Set exercise a
Pull out every line in the listing that contains the string "entities".
**** Text
Garnet, not always the archetypal cubic mineral: new crystallographic evidences from Cazadero (USA) and the SW Tauern Window (Italy)

Garnet, being one of the most widespread minerals in the Earth, plays a crucial role for the investigation of many geological processes. Garnet occurs in several ultramafic to felsic rocks (e.g. mantle peridotites, granulites and metamorphic rocks) and as detrital mineral in sediments [1], and crystallize from the crust to the Transition Zone in the mantle thanks to its broad P-T stability field (P ⁓25 GPa and T ⁓2000 °C [2, 3]). These features, along with the chemical variability and the peculiar resistance, make garnet an essential tool to determine the P-T-t history and the evolution of rocks.

Garnet is commonly defined as the archetypal cubic mineral, since it typically presents Ia-3d space group and isotropic optical properties under cross polarized light [4]. Despite that, occurrences of birefringent garnets have been reported [5, 6, 7]. In most cases, these “uncommon” samples have specific chemical characteristics, such as hydrogrossular (Ca₃Al₂(SiO₄)_3-x(H₄O₄)_x) and “grandite” (solid solution between grossular and andradite (Ca₃(Al,Fe³⁺)₂(SiO₄)₃)) compositions. In these specimens, the optical birefringence is explained as a consequence of symmetry reduction, from cubic to tetragonal or orthorhombic, possibly due to cation ordering in octahedral sites or to the presence of a significant hydrogarnet component [5, 6, 7].

Recent findings of sector-zoned birefringent and anhydrous garnets with almandine-grossular, (Fe²⁺,Ca)₃Al₂(SiO₄)₃, composition in blueschist- and greenschist-facies metamorphic rocks from several worldwide localities (e.g. Farinole, Cazadero, Jenner and eastern Italian Alps) suggested that optically anisotropic, probably not-cubic garnets could be more common than generally assumed [8]. Cesare et al. [8] proposed that these garnets could initially grow tetragonal in low-grade (T <450 °C) rocks, with possible implications about the use of this mineral as a marker for the processes occurring in such geological contexts. However, the causes of symmetry reduction (from cubic to tetragonal) and of the associated birefringence are not clear and a more detailed investigation is required.
********
**** Stored records
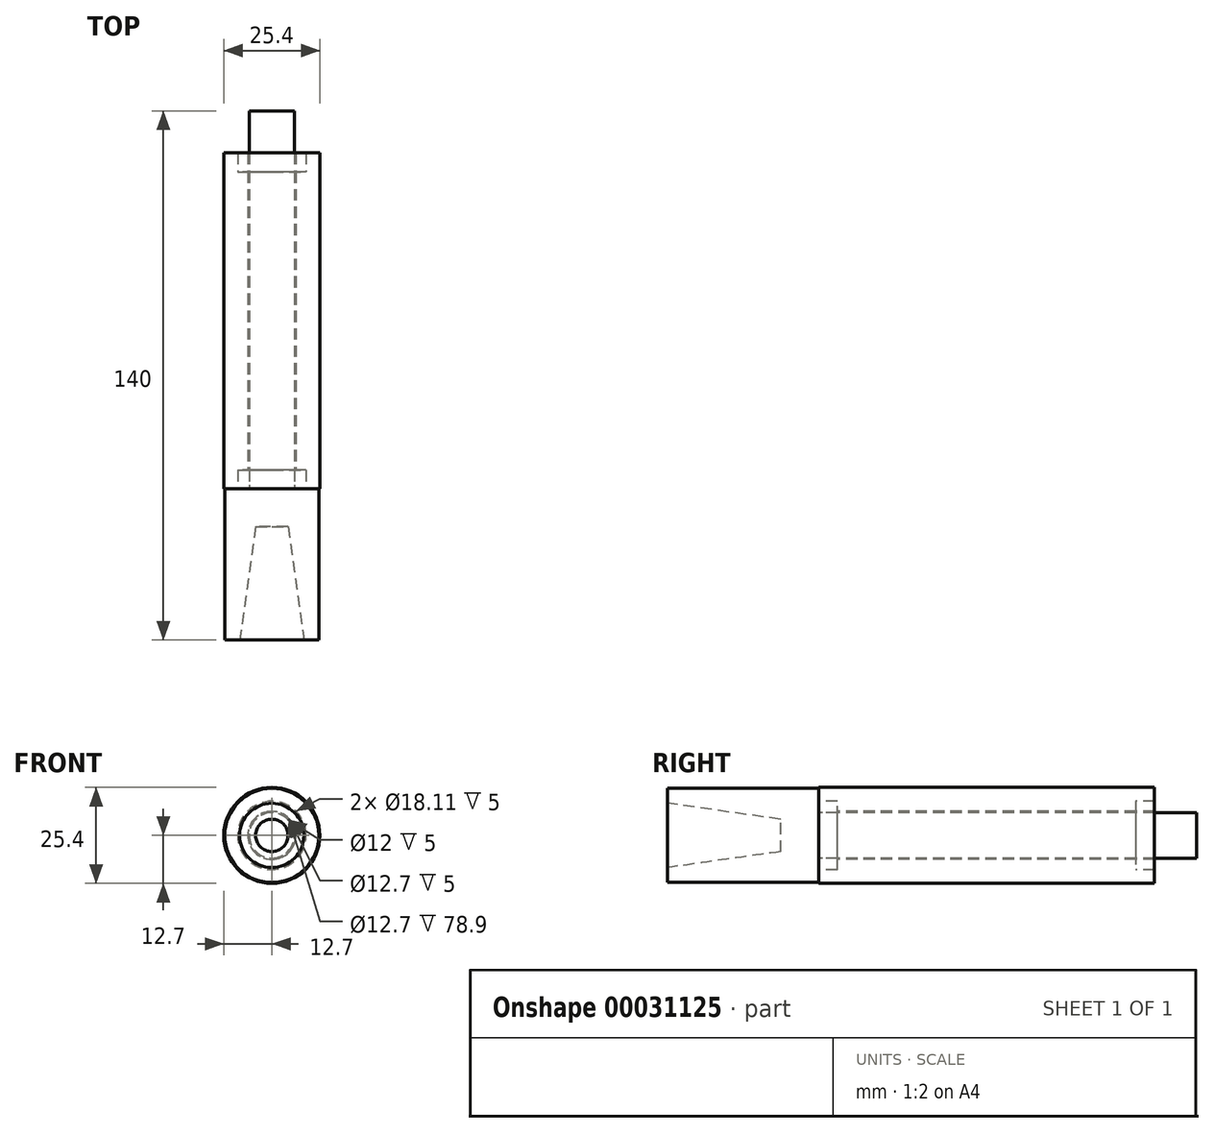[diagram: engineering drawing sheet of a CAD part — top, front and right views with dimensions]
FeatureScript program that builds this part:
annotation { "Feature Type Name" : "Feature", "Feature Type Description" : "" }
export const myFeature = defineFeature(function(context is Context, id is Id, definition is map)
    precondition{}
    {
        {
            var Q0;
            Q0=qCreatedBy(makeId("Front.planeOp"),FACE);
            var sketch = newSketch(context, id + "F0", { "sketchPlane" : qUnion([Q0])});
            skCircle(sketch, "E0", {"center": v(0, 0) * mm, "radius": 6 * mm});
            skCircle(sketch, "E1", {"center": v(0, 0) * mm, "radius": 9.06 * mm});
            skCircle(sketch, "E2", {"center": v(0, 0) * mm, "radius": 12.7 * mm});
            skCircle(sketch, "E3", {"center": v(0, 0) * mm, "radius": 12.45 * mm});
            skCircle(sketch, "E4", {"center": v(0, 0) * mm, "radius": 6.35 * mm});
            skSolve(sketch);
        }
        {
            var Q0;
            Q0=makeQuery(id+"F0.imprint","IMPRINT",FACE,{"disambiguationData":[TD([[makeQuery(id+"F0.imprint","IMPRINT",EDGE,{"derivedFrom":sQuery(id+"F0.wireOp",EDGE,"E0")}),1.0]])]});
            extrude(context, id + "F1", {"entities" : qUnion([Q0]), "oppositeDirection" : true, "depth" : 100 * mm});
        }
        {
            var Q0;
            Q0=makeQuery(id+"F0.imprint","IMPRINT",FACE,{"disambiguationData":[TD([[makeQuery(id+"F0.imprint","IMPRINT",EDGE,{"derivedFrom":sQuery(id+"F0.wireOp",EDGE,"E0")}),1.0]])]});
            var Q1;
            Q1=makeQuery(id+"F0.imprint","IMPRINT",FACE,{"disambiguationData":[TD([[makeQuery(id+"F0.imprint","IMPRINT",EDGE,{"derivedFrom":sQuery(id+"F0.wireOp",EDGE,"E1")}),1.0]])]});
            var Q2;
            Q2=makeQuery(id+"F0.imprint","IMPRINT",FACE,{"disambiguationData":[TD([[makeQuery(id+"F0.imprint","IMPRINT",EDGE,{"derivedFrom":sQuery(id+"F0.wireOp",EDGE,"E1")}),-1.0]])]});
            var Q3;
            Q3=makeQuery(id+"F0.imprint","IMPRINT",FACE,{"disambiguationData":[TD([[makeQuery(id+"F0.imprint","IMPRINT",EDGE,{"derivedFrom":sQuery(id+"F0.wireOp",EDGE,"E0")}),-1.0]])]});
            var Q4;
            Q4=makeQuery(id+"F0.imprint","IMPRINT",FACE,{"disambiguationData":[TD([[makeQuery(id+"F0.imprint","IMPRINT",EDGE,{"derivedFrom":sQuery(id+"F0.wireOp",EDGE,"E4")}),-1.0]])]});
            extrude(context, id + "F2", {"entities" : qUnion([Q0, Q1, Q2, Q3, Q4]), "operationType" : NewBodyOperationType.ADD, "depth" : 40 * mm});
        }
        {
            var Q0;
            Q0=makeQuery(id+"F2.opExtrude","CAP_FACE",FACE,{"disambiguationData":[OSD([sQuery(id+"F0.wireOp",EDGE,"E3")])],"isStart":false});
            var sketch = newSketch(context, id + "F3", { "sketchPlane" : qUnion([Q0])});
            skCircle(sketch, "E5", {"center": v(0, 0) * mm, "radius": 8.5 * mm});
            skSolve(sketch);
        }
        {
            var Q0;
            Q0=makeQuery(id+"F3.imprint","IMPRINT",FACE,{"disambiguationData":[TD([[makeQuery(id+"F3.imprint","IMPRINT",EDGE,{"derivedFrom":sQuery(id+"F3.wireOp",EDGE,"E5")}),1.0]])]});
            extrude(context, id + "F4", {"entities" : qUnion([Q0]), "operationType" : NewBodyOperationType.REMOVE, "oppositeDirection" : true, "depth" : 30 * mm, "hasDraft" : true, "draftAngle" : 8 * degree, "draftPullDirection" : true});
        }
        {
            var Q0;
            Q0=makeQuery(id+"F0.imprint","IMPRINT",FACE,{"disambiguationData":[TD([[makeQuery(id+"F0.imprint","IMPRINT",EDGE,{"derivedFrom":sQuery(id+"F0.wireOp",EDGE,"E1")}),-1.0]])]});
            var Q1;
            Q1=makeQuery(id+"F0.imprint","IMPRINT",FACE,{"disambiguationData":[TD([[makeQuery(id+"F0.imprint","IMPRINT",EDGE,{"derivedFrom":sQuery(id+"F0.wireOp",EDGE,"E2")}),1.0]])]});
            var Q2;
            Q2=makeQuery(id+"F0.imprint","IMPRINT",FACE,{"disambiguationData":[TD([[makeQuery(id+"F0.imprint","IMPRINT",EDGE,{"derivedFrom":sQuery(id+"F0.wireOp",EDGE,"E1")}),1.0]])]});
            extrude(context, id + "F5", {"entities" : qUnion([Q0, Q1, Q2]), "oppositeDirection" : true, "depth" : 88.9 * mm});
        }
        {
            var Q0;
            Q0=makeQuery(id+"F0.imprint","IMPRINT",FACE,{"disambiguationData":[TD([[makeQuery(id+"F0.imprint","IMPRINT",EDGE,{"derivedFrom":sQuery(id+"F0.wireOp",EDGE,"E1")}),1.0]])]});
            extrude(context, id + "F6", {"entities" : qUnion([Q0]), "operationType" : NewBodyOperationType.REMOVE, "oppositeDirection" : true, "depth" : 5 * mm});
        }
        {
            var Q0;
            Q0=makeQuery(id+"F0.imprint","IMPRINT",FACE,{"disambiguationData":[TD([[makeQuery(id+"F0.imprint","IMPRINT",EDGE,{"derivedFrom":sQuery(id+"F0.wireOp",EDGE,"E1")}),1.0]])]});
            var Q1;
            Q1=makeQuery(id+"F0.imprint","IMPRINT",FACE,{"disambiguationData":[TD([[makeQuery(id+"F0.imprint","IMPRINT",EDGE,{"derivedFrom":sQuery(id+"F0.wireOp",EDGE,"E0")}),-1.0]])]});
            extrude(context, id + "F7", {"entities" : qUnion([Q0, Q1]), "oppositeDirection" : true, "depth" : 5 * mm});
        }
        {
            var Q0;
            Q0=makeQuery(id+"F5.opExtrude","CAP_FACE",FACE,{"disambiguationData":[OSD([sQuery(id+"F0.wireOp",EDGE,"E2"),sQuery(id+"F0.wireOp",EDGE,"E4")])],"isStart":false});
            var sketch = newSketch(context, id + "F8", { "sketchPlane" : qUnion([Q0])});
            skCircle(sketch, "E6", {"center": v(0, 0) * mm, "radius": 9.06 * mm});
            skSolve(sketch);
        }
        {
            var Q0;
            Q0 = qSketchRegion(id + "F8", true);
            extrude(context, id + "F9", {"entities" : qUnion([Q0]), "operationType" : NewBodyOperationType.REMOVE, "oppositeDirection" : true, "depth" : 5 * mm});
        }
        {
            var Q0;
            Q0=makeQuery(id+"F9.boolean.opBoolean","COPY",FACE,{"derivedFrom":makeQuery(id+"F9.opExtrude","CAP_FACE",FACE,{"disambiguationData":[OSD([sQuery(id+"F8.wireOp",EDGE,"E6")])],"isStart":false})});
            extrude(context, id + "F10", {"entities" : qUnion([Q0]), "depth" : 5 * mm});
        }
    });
********
**** Stored records
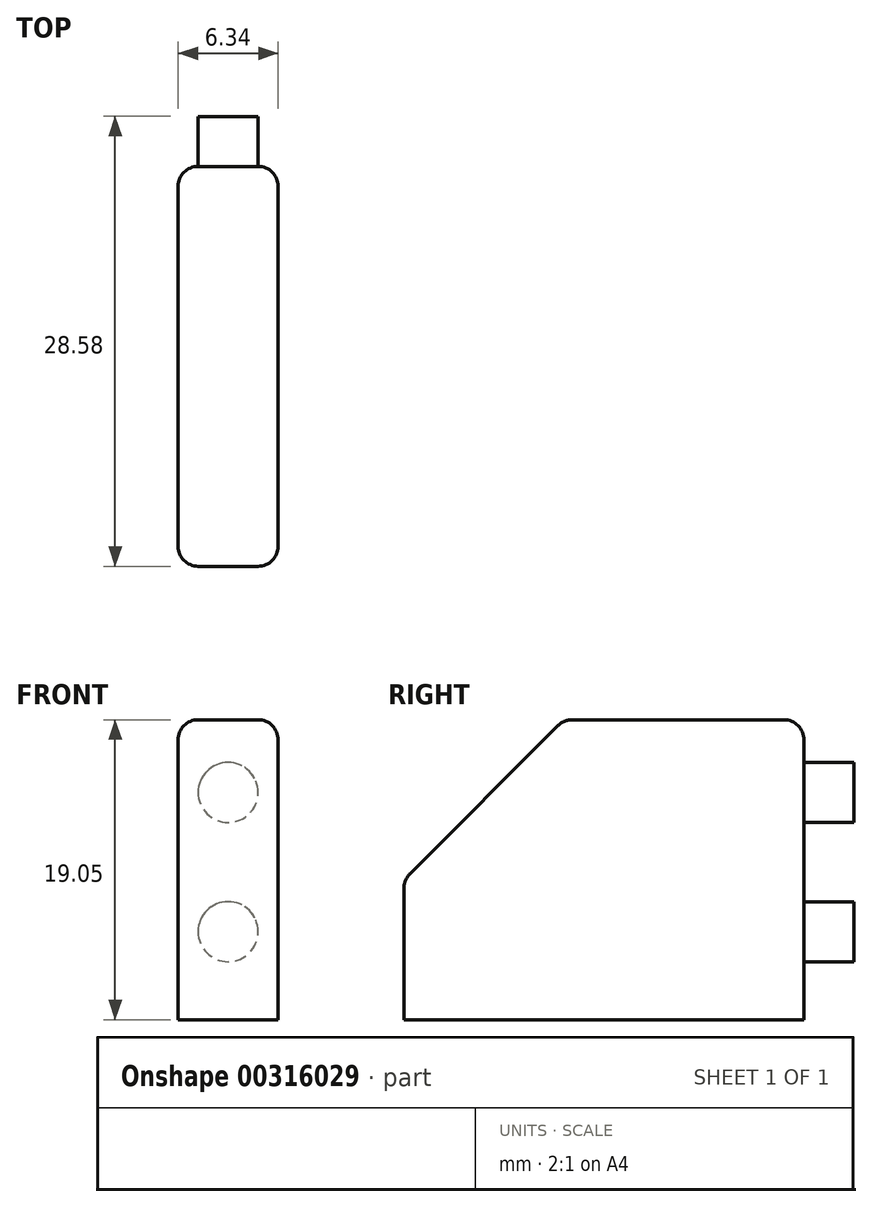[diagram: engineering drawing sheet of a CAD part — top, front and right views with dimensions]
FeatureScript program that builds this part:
********
Set exercise b
Duplicate the passage of the garnet text starting with "Garnet, not always" and going on through "evolution of rocks.".

Full answer a
            extrude(context, id + "F1", {"entities" : qUnion([Q0]), "oppositeDirection" : true, "depth" : 100 * mm});
            extrude(context, id + "F2", {"entities" : qUnion([Q0, Q1, Q2, Q3, Q4]), "operationType" : NewBodyOperationType.ADD, "depth" : 40 * mm});
            extrude(context, id + "F4", {"entities" : qUnion([Q0]), "operationType" : NewBodyOperationType.REMOVE, "oppositeDirection" : true, "depth" : 30 * mm, "hasDraft" : true, "draftAngle" : 8 * degree, "draftPullDirection" : true});
            extrude(context, id + "F5", {"entities" : qUnion([Q0, Q1, Q2]), "oppositeDirection" : true, "depth" : 88.9 * mm});
            extrude(context, id + "F6", {"entities" : qUnion([Q0]), "operationType" : NewBodyOperationType.REMOVE, "oppositeDirection" : true, "depth" : 5 * mm});
            extrude(context, id + "F7", {"entities" : qUnion([Q0, Q1]), "oppositeDirection" : true, "depth" : 5 * mm});
            extrude(context, id + "F9", {"entities" : qUnion([Q0]), "operationType" : NewBodyOperationType.REMOVE, "oppositeDirection" : true, "depth" : 5 * mm});
            extrude(context, id + "F10", {"entities" : qUnion([Q0]), "depth" : 5 * mm});

Full answer b
Garnet, not always the archetypal cubic mineral: new crystallographic evidences from Cazadero (USA) and the SW Tauern Window (Italy)

Garnet, being one of the most widespread minerals in the Earth, plays a crucial role for the investigation of many geological processes. Garnet occurs in several ultramafic to felsic rocks (e.g. mantle peridotites, granulites and metamorphic rocks) and as detrital mineral in sediments [1], and crystallize from the crust to the Transition Zone in the mantle thanks to its broad P-T stability field (P ⁓25 GPa and T ⁓2000 °C [2, 3]). These features, along with the chemical variability and the peculiar resistance, make garnet an essential tool to determine the P-T-t history and the evolution of rocks.